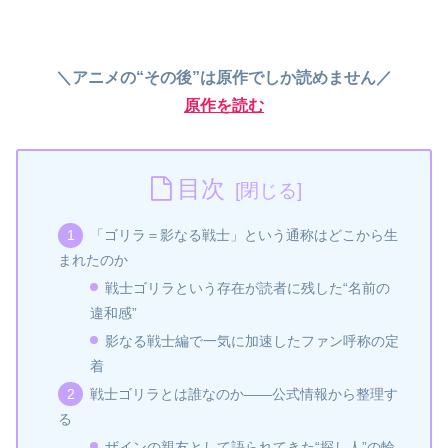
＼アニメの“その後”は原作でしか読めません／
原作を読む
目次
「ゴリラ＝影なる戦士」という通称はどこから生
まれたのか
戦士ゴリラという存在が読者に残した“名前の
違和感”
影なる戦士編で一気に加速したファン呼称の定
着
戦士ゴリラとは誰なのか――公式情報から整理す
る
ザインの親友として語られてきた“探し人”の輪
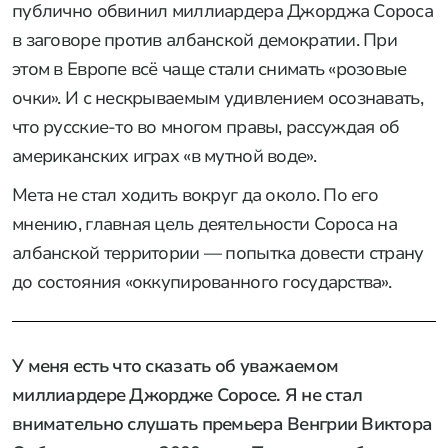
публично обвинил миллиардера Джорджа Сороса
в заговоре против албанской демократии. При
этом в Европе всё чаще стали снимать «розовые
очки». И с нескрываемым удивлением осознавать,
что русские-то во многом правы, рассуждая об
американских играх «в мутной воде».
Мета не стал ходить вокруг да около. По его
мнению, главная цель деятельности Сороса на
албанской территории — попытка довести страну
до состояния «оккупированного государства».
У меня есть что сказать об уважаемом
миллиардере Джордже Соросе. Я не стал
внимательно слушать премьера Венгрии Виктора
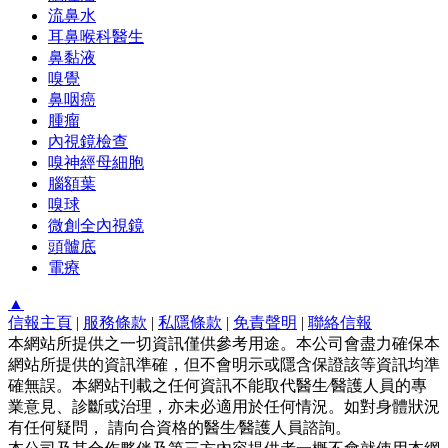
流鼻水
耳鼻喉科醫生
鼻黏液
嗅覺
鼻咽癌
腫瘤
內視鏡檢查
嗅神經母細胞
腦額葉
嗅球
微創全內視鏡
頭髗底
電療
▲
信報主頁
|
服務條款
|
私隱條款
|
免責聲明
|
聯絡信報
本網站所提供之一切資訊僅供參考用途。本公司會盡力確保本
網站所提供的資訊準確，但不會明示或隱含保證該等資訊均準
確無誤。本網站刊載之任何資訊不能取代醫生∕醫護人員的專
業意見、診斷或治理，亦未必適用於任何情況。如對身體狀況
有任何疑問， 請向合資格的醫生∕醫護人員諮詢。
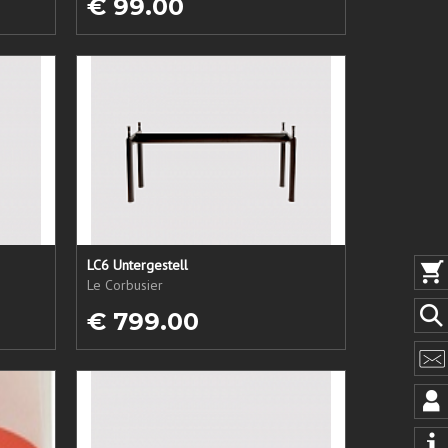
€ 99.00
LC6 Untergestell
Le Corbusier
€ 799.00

• • • • • • •

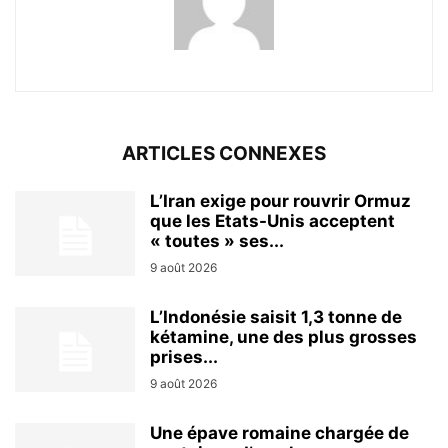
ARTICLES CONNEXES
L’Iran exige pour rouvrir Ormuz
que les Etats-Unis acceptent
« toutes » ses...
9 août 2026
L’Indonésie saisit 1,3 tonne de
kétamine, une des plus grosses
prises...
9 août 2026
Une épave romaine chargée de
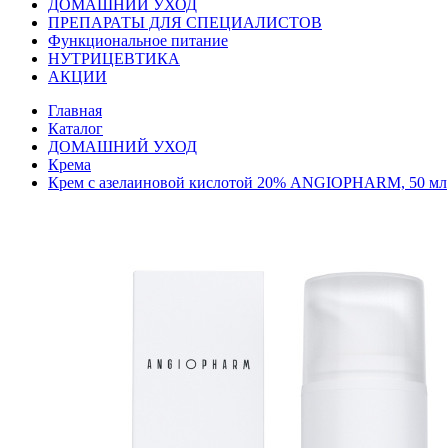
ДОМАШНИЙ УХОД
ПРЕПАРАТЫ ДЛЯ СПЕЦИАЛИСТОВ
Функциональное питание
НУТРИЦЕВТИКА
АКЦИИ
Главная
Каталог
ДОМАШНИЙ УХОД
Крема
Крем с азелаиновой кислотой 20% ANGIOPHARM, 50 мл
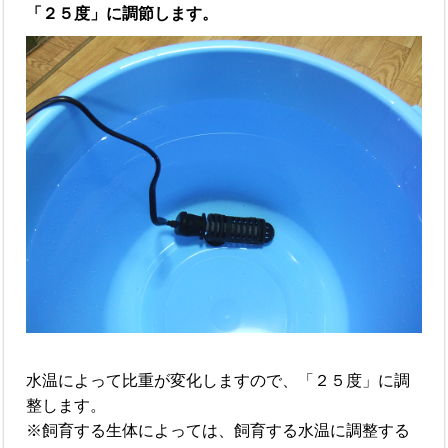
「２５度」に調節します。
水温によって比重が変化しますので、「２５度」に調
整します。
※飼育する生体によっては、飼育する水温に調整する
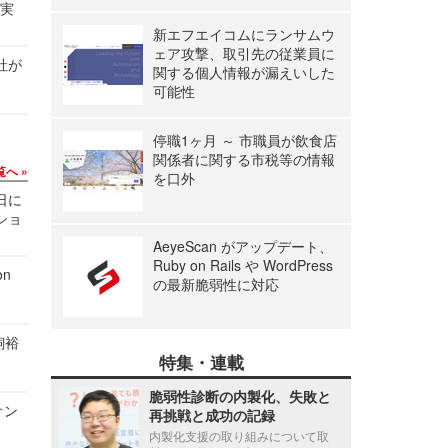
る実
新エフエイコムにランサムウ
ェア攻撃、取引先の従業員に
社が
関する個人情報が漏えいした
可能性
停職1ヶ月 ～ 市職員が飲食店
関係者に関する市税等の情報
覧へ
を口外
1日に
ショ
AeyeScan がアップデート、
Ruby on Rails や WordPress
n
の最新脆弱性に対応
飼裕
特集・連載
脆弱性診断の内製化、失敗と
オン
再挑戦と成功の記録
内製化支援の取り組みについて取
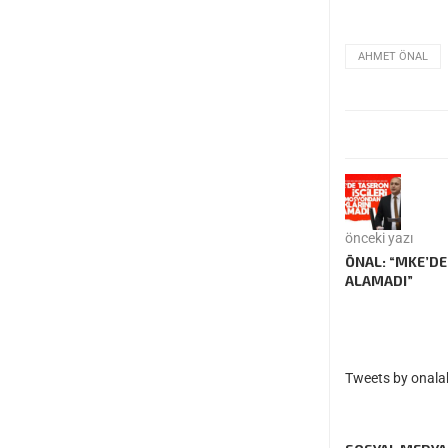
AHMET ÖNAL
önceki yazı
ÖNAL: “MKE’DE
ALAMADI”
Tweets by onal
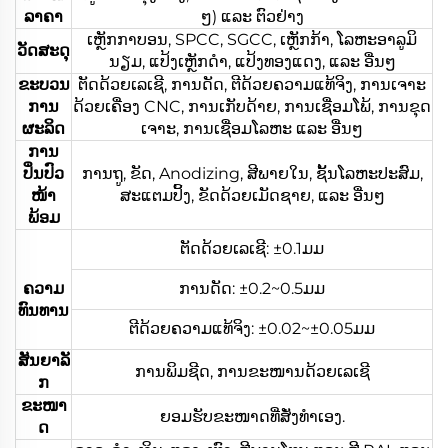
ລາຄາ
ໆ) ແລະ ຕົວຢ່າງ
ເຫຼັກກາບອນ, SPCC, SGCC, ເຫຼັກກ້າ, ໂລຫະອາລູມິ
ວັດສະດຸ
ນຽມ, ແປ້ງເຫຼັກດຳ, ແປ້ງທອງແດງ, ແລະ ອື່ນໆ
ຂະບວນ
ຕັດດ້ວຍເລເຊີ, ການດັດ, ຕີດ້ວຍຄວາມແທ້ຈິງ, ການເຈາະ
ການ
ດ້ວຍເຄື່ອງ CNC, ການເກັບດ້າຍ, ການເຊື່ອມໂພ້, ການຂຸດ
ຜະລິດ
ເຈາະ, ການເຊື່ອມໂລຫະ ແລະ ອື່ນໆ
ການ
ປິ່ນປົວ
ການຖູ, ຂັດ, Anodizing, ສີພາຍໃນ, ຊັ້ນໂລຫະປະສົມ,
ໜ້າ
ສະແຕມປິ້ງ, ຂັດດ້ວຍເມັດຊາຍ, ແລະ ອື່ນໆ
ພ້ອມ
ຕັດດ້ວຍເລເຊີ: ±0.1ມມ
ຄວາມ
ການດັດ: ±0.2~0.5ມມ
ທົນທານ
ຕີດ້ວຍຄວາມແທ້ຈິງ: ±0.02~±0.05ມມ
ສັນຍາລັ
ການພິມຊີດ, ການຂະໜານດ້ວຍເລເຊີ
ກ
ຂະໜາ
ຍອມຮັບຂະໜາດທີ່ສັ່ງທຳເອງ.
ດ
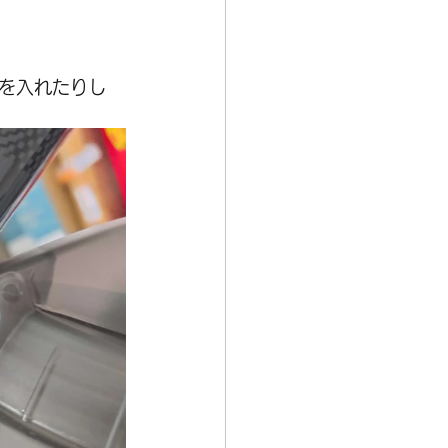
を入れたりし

• • • • • • •

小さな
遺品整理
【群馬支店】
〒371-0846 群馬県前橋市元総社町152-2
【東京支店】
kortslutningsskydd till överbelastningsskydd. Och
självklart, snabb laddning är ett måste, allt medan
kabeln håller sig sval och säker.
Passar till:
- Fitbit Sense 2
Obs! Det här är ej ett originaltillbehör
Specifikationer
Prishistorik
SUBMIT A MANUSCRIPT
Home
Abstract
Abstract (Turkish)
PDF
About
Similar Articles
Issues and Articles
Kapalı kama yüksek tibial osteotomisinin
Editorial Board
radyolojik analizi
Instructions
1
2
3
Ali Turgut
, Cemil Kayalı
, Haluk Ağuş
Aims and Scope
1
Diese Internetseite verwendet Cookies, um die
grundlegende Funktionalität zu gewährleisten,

• • • • • • •

◆ **EXERCISE GOAL**: Copy the records from the line with "ARTICLES CONNEXES" up to and including the line with "Tweets by onal", changing "Ormuz" to "Hormuz" and leaving everything else the same. Leave the pictures out.

◆ **COMPLETED TASK**:
ARTICLES CONNEXES
L’Iran exige pour rouvrir Hormuz
que les Etats-Unis acceptent
« toutes » ses...
9 août 2026
L’Indonésie saisit 1,3 tonne de
kétamine, une des plus grosses
prises...
9 août 2026
Une épave romaine chargée de
ДОМАШНИЙ УХОД
ПРЕПАРАТЫ ДЛЯ СПЕЦИАЛИСТОВ
Функциональное питание
НУТРИЦЕВТИКА
АКЦИИ
Главная
Каталог
ДОМАШНИЙ УХОД
Крема
Крем с азелаиновой кислотой 20% ANGIOPHARM, 50 мл
「２５度」に調節します。
水温によって比重が変化しますので、「２５度」に調
整します。
※飼育する生体によっては、飼育する水温に調整する
る実
新エフエイコムにランサムウ
ェア攻撃、取引先の従業員に
社が
関する個人情報が漏えいした
可能性
停職1ヶ月 ～ 市職員が飲食店
関係者に関する市税等の情報
覧へ
を口外
1日に
ショ
AeyeScan がアップデート、
Ruby on Rails や WordPress
n
の最新脆弱性に対応
飼裕
特集・連載
脆弱性診断の内製化、失敗と
オン
再挑戦と成功の記録
内製化支援の取り組みについて取
AHMET ÖNAL
önceki yazı
ÖNAL: “MKE’DE
ALAMADI”
Tweets by onal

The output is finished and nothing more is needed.